▶ Task instructions: Below are records; please set down exactly the lines from the first through the one containing "storage bin [200,379,255,420]".

───── Records provided

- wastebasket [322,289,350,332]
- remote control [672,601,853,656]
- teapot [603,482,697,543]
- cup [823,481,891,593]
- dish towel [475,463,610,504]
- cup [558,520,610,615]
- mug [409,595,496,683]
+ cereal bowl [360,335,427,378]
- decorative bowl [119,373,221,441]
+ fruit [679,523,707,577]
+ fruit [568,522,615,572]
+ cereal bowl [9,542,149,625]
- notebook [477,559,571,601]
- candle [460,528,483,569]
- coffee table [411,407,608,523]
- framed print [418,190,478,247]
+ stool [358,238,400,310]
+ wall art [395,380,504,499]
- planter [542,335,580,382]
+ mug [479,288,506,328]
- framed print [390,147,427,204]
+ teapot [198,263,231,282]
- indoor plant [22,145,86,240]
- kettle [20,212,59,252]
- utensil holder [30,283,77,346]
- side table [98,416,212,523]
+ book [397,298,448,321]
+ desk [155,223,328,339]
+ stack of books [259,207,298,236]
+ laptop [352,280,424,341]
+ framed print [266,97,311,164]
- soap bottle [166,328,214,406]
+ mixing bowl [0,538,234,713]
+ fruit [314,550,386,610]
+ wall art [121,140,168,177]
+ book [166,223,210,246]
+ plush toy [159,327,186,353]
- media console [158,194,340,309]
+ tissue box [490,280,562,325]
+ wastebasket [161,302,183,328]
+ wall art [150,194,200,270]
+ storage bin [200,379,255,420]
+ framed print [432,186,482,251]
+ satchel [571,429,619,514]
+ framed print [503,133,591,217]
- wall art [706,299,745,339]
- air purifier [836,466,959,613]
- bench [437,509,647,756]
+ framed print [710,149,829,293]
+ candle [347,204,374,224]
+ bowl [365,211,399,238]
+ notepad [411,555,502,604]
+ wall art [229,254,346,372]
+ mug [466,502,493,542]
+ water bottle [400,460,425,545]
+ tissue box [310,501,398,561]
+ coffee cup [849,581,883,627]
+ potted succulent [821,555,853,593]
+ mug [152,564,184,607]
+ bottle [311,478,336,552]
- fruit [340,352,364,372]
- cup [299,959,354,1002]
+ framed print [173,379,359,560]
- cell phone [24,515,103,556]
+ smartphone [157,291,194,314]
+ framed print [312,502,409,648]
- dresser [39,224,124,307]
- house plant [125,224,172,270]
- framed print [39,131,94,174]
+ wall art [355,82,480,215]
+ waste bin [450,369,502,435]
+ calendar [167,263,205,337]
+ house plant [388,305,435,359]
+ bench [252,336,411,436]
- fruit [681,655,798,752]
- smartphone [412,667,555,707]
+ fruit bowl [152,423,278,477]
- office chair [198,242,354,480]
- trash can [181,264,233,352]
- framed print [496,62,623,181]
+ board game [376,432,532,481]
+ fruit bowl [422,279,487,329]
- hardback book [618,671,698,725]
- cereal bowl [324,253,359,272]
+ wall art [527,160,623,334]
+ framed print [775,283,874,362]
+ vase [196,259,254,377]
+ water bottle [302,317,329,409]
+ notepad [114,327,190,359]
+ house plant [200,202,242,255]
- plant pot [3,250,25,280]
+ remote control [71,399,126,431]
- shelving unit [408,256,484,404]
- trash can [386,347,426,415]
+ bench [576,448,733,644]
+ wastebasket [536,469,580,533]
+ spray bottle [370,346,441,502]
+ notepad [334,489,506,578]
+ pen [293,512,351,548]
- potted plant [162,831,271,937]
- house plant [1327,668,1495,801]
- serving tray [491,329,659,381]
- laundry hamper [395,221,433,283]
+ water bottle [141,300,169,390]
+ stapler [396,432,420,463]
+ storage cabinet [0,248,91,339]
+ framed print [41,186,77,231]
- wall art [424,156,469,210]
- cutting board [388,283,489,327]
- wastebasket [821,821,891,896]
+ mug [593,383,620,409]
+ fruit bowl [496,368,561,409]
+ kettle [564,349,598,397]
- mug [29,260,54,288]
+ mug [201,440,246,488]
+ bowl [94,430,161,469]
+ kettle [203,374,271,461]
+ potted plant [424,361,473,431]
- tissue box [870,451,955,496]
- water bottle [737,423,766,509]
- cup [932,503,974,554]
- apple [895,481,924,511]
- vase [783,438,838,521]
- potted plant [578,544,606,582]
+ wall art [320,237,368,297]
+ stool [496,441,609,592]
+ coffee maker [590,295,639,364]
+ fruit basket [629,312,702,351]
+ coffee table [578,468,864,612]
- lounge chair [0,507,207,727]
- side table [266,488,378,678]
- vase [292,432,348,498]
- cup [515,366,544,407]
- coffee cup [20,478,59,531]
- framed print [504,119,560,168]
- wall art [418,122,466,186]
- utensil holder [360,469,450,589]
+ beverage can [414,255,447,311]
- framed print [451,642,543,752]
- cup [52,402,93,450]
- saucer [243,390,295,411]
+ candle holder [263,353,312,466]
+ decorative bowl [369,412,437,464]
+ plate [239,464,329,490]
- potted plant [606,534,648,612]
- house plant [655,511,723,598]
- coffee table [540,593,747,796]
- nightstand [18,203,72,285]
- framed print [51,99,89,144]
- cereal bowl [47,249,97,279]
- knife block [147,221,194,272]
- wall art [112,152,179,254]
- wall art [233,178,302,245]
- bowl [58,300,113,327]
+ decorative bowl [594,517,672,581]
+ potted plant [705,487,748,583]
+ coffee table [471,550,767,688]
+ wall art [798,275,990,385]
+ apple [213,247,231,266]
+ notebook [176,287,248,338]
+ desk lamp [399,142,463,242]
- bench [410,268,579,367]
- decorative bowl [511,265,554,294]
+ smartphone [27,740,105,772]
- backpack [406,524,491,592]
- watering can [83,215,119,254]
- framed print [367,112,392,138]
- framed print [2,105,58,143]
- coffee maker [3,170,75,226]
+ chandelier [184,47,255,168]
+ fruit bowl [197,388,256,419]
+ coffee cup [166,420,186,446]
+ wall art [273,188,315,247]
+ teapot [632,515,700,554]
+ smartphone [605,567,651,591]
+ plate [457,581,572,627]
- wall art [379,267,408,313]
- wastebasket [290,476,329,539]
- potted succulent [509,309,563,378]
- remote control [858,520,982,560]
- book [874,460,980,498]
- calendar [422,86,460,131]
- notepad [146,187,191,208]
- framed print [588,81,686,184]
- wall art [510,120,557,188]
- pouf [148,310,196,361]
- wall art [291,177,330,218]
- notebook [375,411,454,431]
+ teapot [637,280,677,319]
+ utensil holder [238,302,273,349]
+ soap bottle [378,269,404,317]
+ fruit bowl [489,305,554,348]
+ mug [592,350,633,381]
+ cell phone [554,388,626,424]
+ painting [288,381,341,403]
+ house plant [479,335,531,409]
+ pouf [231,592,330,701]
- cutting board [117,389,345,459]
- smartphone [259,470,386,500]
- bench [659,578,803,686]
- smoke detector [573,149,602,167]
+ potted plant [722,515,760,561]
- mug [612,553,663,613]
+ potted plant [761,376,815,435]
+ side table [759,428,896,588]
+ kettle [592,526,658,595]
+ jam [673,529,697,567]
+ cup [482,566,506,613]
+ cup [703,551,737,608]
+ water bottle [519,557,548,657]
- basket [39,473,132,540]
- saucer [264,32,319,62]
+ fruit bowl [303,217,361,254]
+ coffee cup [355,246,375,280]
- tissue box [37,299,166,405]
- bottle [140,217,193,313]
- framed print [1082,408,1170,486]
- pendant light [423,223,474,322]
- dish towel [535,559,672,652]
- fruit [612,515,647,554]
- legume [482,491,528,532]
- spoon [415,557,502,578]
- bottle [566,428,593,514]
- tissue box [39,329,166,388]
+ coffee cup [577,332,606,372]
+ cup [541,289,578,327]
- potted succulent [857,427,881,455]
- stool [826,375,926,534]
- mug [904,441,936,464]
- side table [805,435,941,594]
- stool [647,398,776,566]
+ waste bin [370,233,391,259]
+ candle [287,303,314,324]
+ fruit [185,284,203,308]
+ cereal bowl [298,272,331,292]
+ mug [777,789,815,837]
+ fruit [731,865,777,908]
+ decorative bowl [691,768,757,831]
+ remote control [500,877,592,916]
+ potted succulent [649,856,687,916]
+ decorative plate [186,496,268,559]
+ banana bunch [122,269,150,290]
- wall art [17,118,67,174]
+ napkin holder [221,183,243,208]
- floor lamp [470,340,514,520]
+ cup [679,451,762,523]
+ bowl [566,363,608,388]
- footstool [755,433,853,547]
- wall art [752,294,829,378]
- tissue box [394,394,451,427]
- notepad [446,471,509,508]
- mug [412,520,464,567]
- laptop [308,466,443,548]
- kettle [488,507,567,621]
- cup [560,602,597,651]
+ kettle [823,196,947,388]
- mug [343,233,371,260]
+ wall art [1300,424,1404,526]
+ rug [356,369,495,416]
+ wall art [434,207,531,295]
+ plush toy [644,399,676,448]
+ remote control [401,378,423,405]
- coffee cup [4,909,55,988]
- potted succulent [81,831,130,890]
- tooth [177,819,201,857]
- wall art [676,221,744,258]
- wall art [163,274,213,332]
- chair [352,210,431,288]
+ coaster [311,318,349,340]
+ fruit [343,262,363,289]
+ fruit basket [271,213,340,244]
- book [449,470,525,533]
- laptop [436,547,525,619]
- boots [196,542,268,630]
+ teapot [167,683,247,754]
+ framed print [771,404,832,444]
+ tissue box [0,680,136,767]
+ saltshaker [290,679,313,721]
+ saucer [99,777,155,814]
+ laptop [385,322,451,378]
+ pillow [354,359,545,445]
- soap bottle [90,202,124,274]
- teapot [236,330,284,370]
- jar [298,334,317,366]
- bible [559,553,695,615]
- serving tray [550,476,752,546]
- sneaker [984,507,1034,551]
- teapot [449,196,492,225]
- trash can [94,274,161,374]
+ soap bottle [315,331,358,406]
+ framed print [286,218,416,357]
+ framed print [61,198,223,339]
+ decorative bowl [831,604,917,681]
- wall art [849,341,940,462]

──────────

▶ Written reply:
- wastebasket [322,289,350,332]
- remote control [672,601,853,656]
- teapot [603,482,697,543]
- cup [823,481,891,593]
- dish towel [475,463,610,504]
- cup [558,520,610,615]
- mug [409,595,496,683]
+ cereal bowl [360,335,427,378]
- decorative bowl [119,373,221,441]
+ fruit [679,523,707,577]
+ fruit [568,522,615,572]
+ cereal bowl [9,542,149,625]
- notebook [477,559,571,601]
- candle [460,528,483,569]
- coffee table [411,407,608,523]
- framed print [418,190,478,247]
+ stool [358,238,400,310]
+ wall art [395,380,504,499]
- planter [542,335,580,382]
+ mug [479,288,506,328]
- framed print [390,147,427,204]
+ teapot [198,263,231,282]
- indoor plant [22,145,86,240]
- kettle [20,212,59,252]
- utensil holder [30,283,77,346]
- side table [98,416,212,523]
+ book [397,298,448,321]
+ desk [155,223,328,339]
+ stack of books [259,207,298,236]
+ laptop [352,280,424,341]
+ framed print [266,97,311,164]
- soap bottle [166,328,214,406]
+ mixing bowl [0,538,234,713]
+ fruit [314,550,386,610]
+ wall art [121,140,168,177]
+ book [166,223,210,246]
+ plush toy [159,327,186,353]
- media console [158,194,340,309]
+ tissue box [490,280,562,325]
+ wastebasket [161,302,183,328]
+ wall art [150,194,200,270]
+ storage bin [200,379,255,420]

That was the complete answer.